Surpluses of $2.4 billion in SFY 2026 and $3.5 billion in SFY 2027 are projected, but those funds are earmarked for one-time costs, new initiatives, debt prepayments, and offsetting future shortfalls.

While overall spending is expected to grow just 0.7% in SFY 2027, long-term projections show expenditures outpacing revenues. State Operating Funds disbursements are forecast to rise 21.5% through SFY 2030, compared to 8.7% growth in receipts.

DOB projects future gaps of:

  • $6 billion in SFY 2028
  • $9 billion in SFY 2029
  • $12.5 billion in SFY 2030

Medicaid remains a major cost driver. Since SFY 2019, state-share Medicaid spending has increased by $20.7 billion, or 89%, and is projected to grow another $12.9 billion — nearly 30% — by SFY 2030. DiNapoli warned that continued growth could crowd out funding for education, infrastructure, and public safety.


Capital Spending and Debt Levels Rising

The five-year capital plan for SFYs 2027 through 2031 proposes $106.1 billion in spending, $4.6 billion more than the prior plan.

State-supported debt is expected to climb nearly 60% over five years, from $61.6 billion to $98.3 billion. More than 95% of that debt comes through public authorities rather than direct voter approval.

Debt service payments are projected to increase nearly 40% during that time.

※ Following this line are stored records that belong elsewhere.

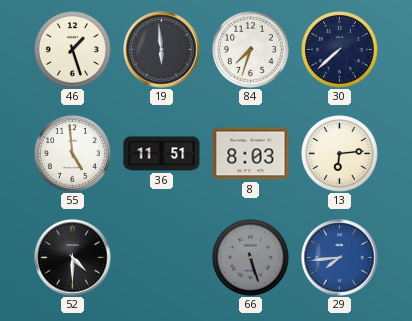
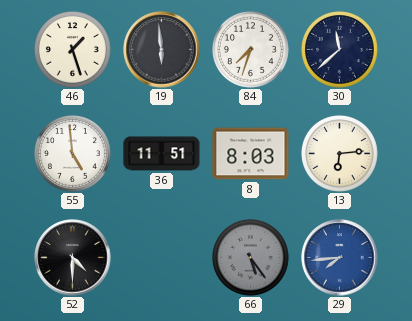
30: 7:38 -> 11:38
66: 5:27 -> 5:24
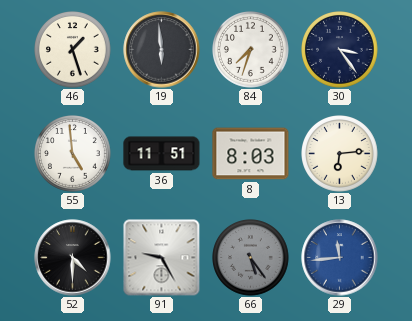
30: 11:38 -> 3:24
91: none -> 9:25
29: 7:44 -> 11:44
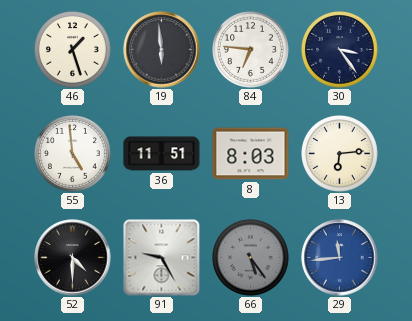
84: 7:33 -> 6:46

By SFY 2031, the state is expected to be close to its statutory debt cap, with just $351 million in remaining capacity.


Rainy Day Reserves at Record High — But No Growth

The Executive Budget continues building statutory reserves. By SFY 2028, the Rainy Day Reserve Fund is projected to reach $10 billion, with another $1.6 billion in the Tax Stabilization Reserve Fund — totaling $11.6 billion, a record level.

However, overall principal reserves are expected to remain flat at $14.6 billion. As spending grows, those reserves will shrink as a share of the budget. To meet the Division of the Budget’s 15% reserve target, the state would need to add another $7.7 billion in SFY 2026.

Caution Urged as Budget Talks Begin

As negotiations on the SFY 2027 budget get underway, DiNapoli urged lawmakers to take a cautious approach.

“With growing fiscal risks and uncertainty from Washington, policymakers must ensure the state remains prepared for economic instability while maintaining essential services,” he said.

The full report is available through the Office of the State Comptroller.